David Fincher's The Social Network dominated the weekend box office with a $23 million opening, per estimates.
More results:
• We know it's totally unusual for kids to dig Facebook, and stuff, but the exit polling doesn't lie: Kids under 18 liked The Social Network (a bit more) more than adults, assigning the movie an A-minus to the oldsters' B-plus. Both grades bode well for the $40 million film's box-office future.
• Among all-time fall-drama openers, The Social Network is in the neighborhood of The Town, and even more desirous, The Departed.
• Given his film's success, writer Aaron Sorkin is due for a Facebook update. And shouldn't Justin Timberlake be tweeting about his first No. 1 movie? (He wasn't the last time we checked.)
• Renee Zellweger's Case 39 sat on the shelf for two-plus years, but didn't age well: It was DOA with a $5.4 million debut. It was the same sad story (minus the shelf-sitting) for the other new wide-release Halloween entry, Let Me In ($5.3 million).
• Wanna see something really scary? Nikki Reed's Chain Letter opened at 406 theaters, and made just $130,000. That's a per-screen average of $320. The horror, indeed.
• Last weekend's No. 1 film, Wall Street: Money Never Sleeps ($10.1 million; $30 million overall), held well, actually very well, considering The Social Network was out to steal its fall-drama mojo.
• Go figure: The owl movie has legs. Despite an unimpressive start, the 3D-animated Legend of the Guardians ($10.9 million; $30 million overall) hung onto second place.
• A moment of silence for Inception ($870,000), which departed the Top 10 after 11 weekends and $288.4 million overall, good for fifth place among the year's top domestic grossers. Worldwide, the film has been an even bigger dream, grossing some $775 million, per Box Office Mojo stats.
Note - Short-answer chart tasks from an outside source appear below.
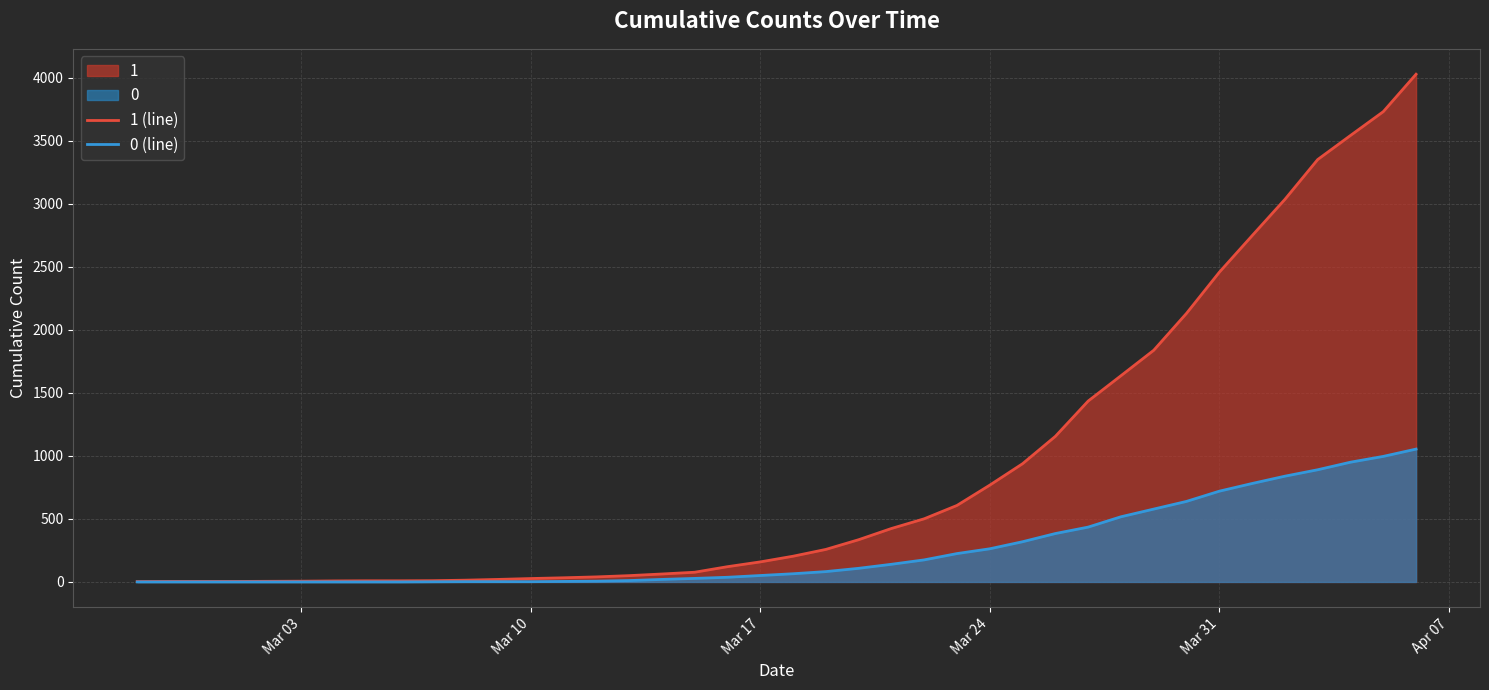

Which series has the largest total across all categories?

1 (line)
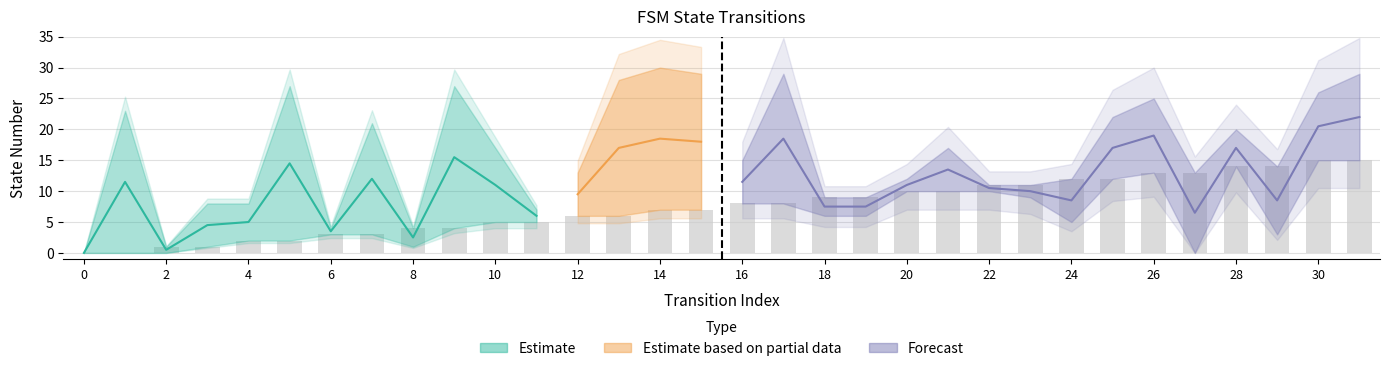

What is the value of the 3rd bar from the left?

1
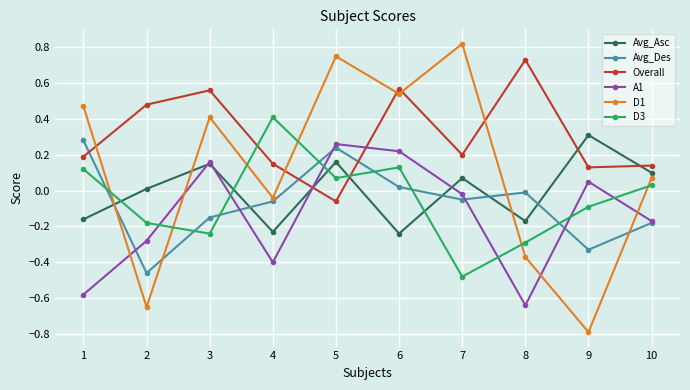

Which series changed the most between 9 and 10?

D1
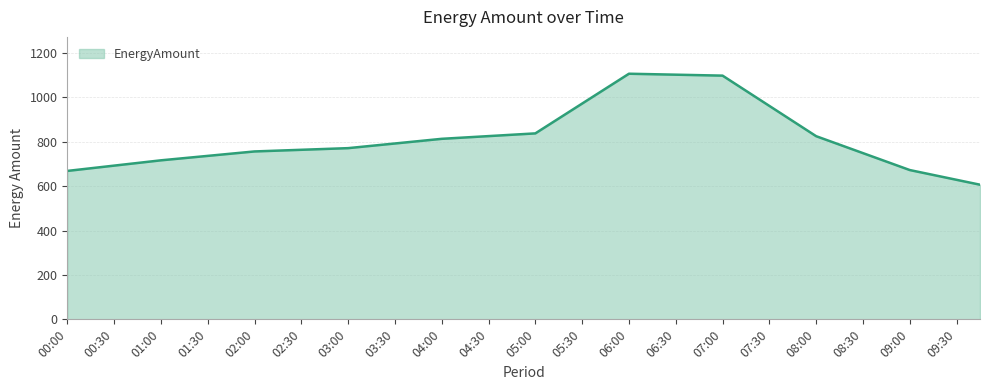

What is the minimum value shown in the chart?

606.8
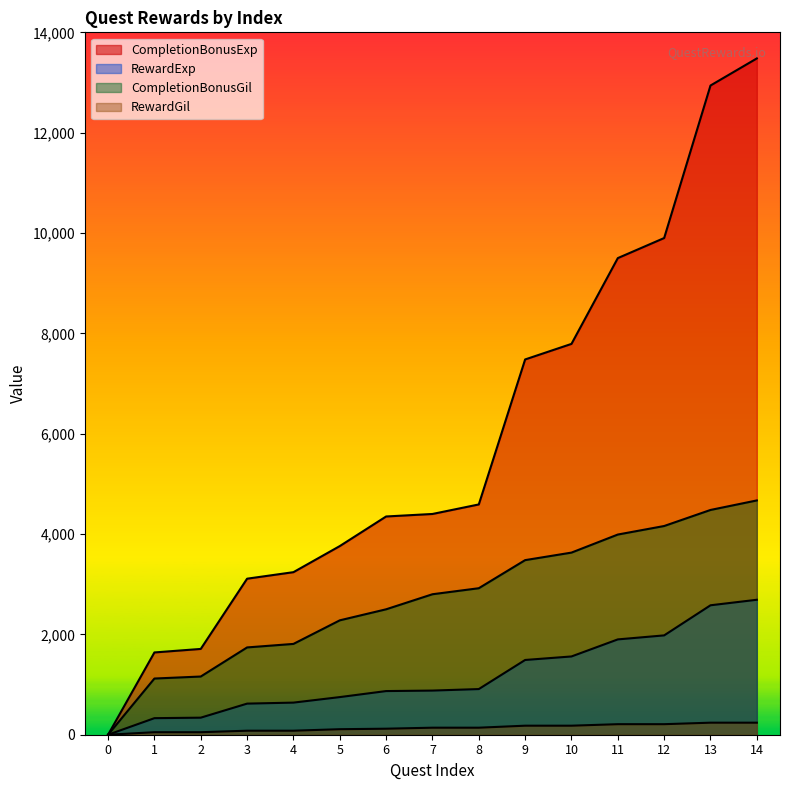

Read the CompletionBonusGil value at 7.

2800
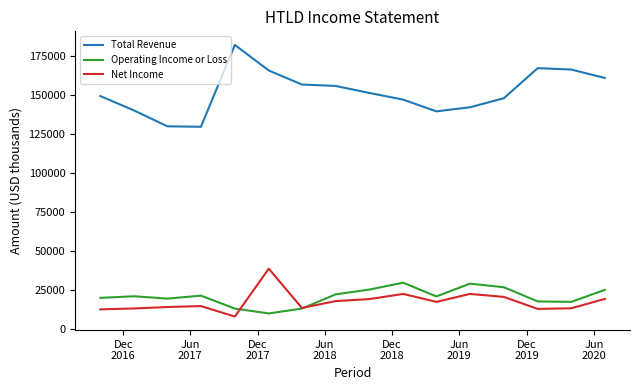

In Total Revenue, how many points are lower than both neighbors (excluding endpoints)?

2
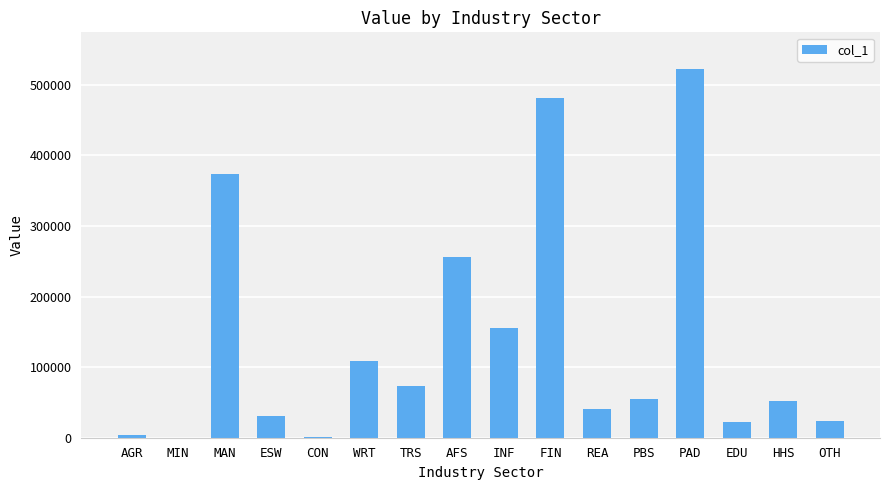

True or false: the data shows 40310.0 at REA.

True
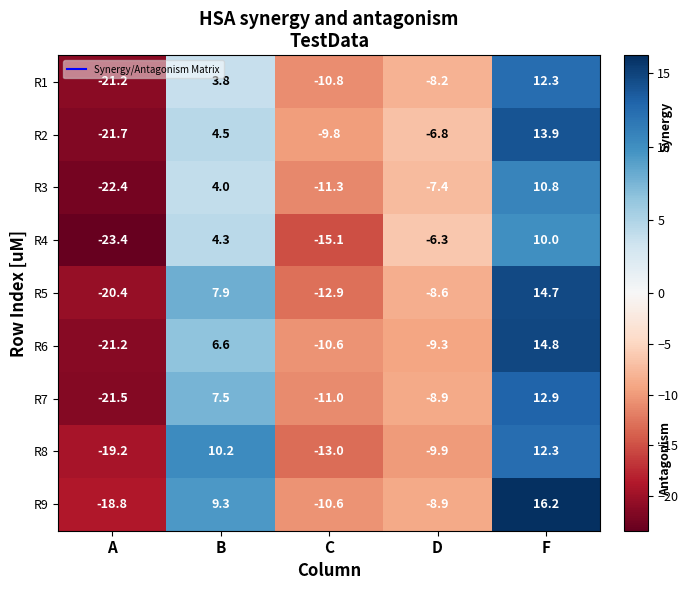

Is it true that R7 equals -33.1 at A?

False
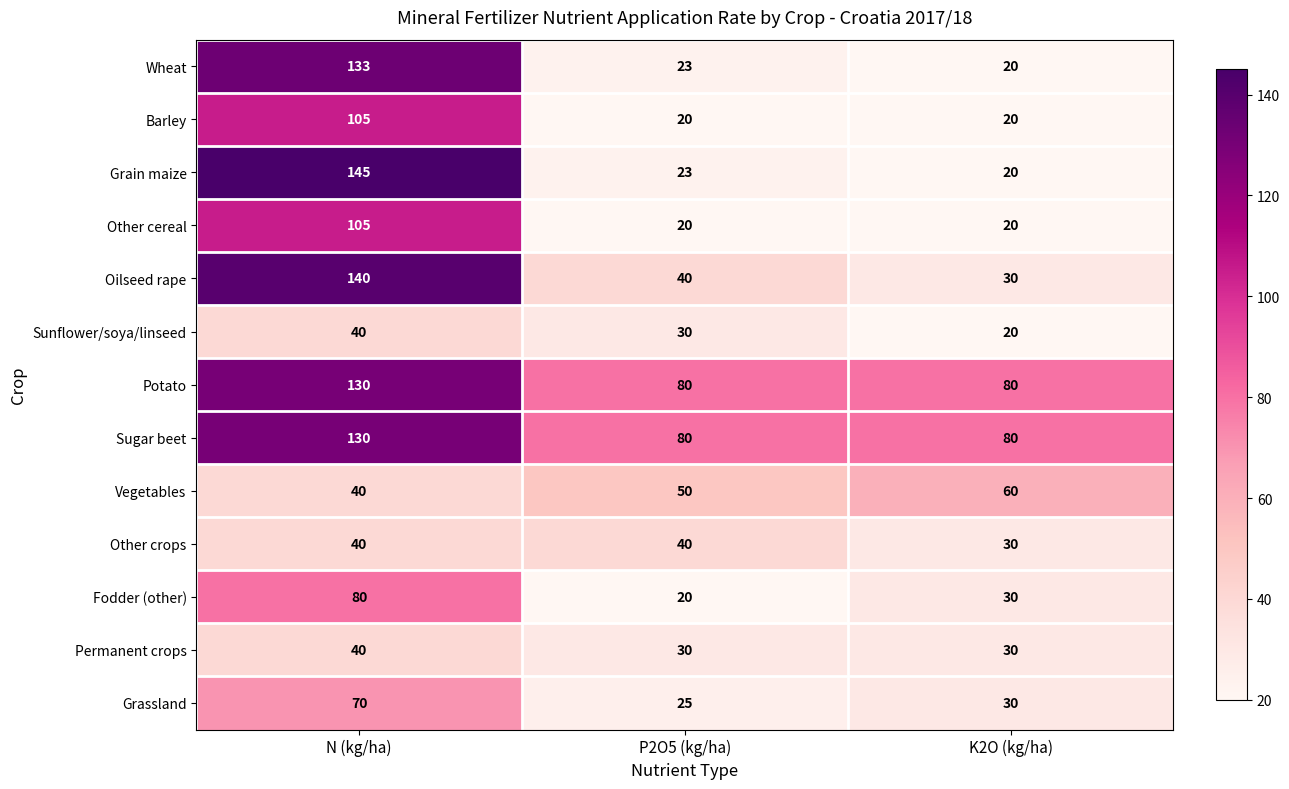

Count the number of categories in the chart.

3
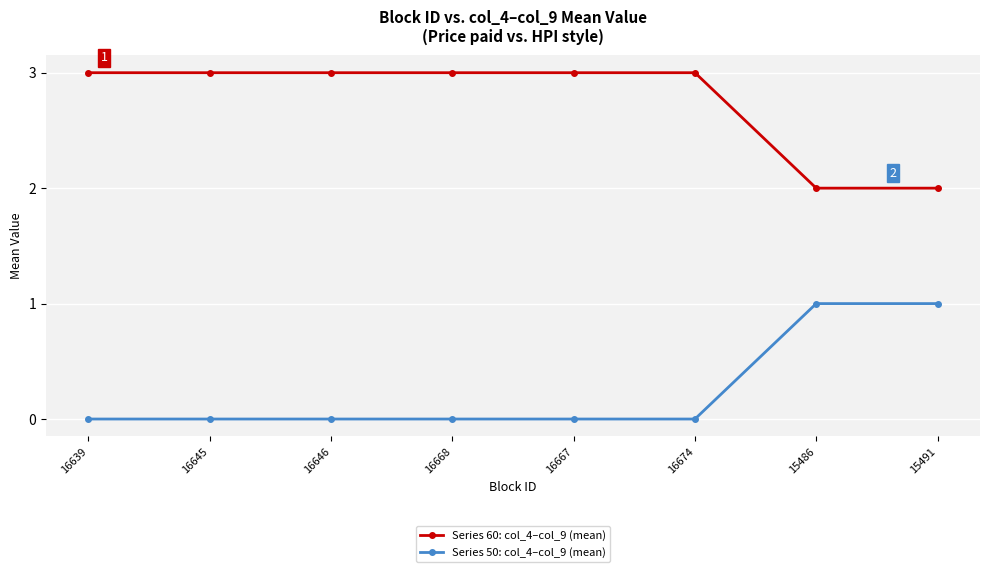

At how many categories does at least one series exceed 1?

8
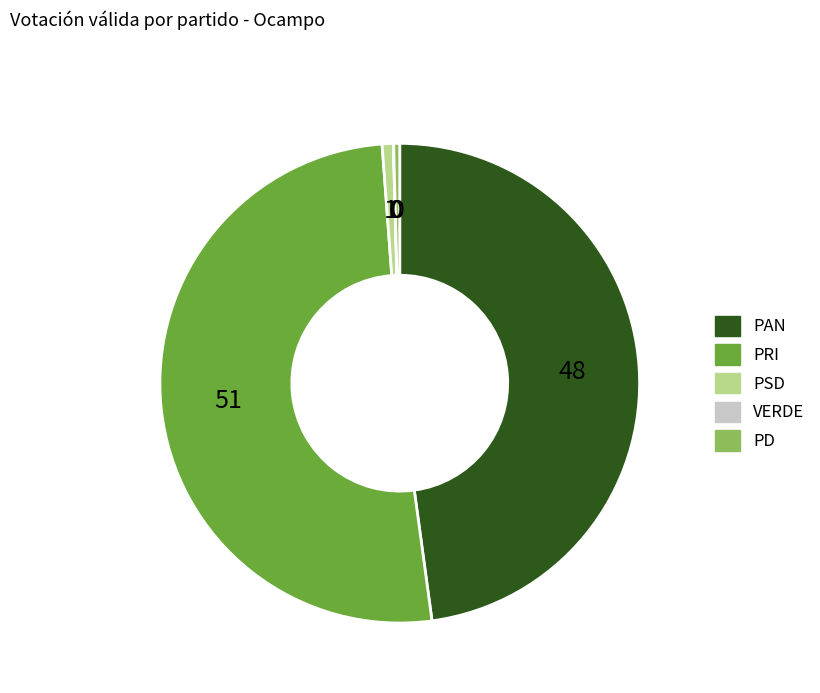

Does any single category account for the majority?

Yes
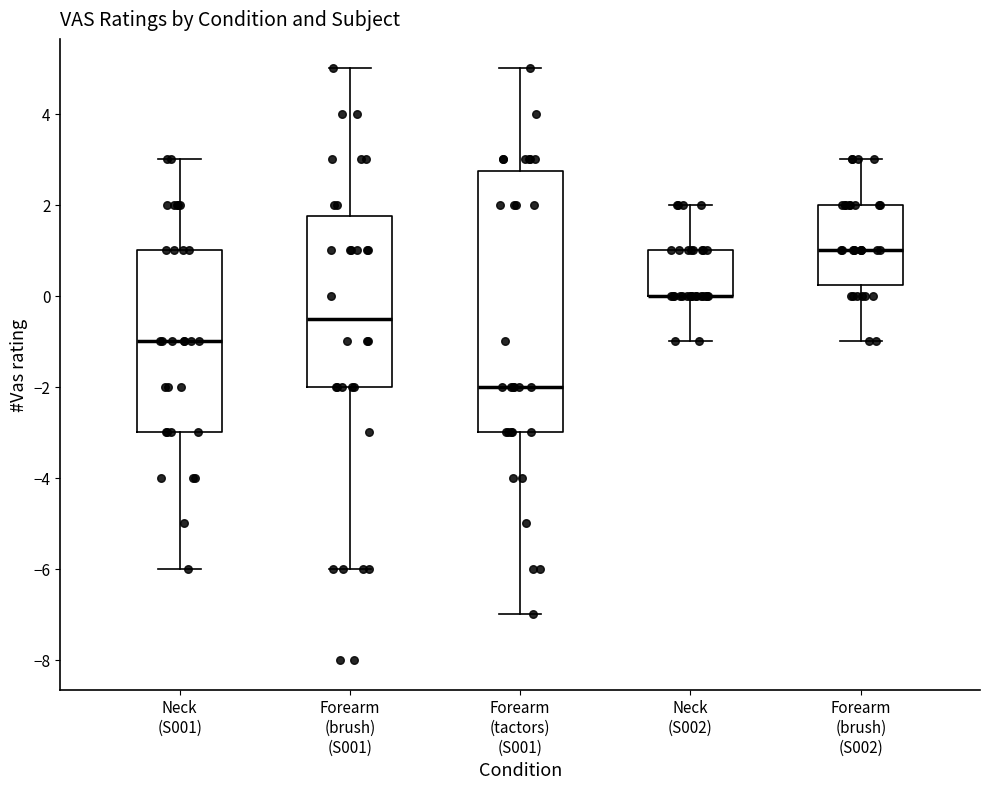

Which box is the tallest, from its lower edge to its upper edge?

Forearm (tactors) (S001)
• The nice Top 10 run of Takers ($800,000) is over, too. After six weekends, the $32 million crime drama is at $56.2 million overall.
• Here's something that could be fodder for the next Freakonomics book: Why didn't the Freakonomics documentary do better at the box office? (Did the pay-what-you-want plan, instituted at the sneaks, carry through to this weekend?) Debuting at 20 theaters, the film averaged only $1,500, for a grand sum of $30,000.